• [Exercise details]
Reproduce the lines below unchanged, starting at the line with "A-5-1, Block A, Parklane" and continuing up to and including the line with "Terms of use".

• [Records provided]
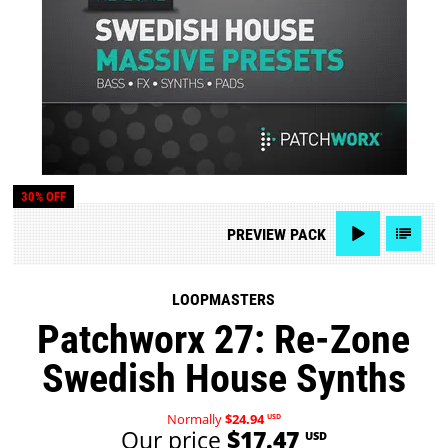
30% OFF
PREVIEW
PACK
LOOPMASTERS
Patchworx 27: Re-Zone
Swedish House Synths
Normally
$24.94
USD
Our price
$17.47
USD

==

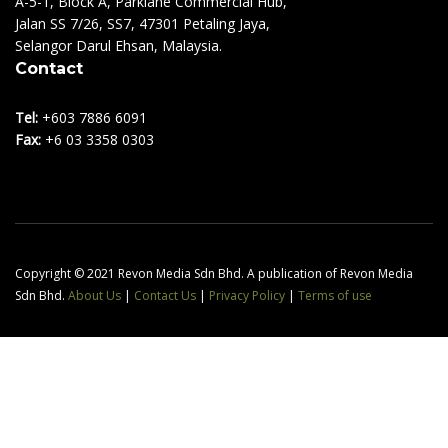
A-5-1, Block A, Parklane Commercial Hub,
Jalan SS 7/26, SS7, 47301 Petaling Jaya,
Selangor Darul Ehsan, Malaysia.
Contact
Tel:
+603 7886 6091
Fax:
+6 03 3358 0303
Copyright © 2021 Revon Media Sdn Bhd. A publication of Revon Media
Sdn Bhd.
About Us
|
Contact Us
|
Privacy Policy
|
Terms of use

• [Task response]
A-5-1, Block A, Parklane Commercial Hub,
Jalan SS 7/26, SS7, 47301 Petaling Jaya,
Selangor Darul Ehsan, Malaysia.
Contact
Tel:
+603 7886 6091
Fax:
+6 03 3358 0303
Copyright © 2021 Revon Media Sdn Bhd. A publication of Revon Media
Sdn Bhd.
About Us
|
Contact Us
|
Privacy Policy
|
Terms of use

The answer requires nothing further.